In December 1976 they published a landmark climate paper in Science, showing that climate records contained the same cycles as the three parameters that vary the Earth’s orbit: eccentricity, obliquity, and precession.


Eccentricity describes the shape of the Earth’s orbit around the sun, varying from nearly a circle to an ellipse with a period of about 96,000 years.


Obliquity is the tilt of the Earth’s axis of rotation with respect to the plane of its orbit, which changes with a period of about 41,000 years. The Earth moves from 22.1 degrees to 24.5 degrees and back again. When the angle increases, the summers become warmer and the winters become colder.


Precession refers to the fact that both Earth’s rotational axis and orbital path precess (rotate) over time, the combined effects of these two components and the eccentricity produce an approximately 21,000-year cycle.

__________________________________________________

- _WHAT IS NEEDED_:
Decide whether each statement agrees with the passage above on Earth's orbital cycles, answering yes or no and quoting the deciding words of the passage. 1. Obliquity changes with a period of about 41,000 years. 2. When the tilt angle increases, winters become warmer. 3. Eccentricity varies with a period of about 21,000 years.

- _DATASET EXCERPT_:

__________________________________________________

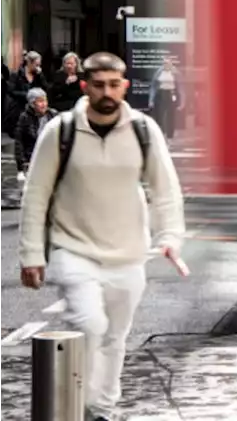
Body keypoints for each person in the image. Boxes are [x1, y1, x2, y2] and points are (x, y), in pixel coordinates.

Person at [16, 52, 185, 421]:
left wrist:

__________________________________________________

- _PROBLEM SOLUTION_:
1. Yes: "which changes with a period of about 41,000 years"
2. No: "When the angle increases, the summers become warmer and the winters become colder."
3. No: "varying from nearly a circle to an ellipse with a period of about 96,000 years"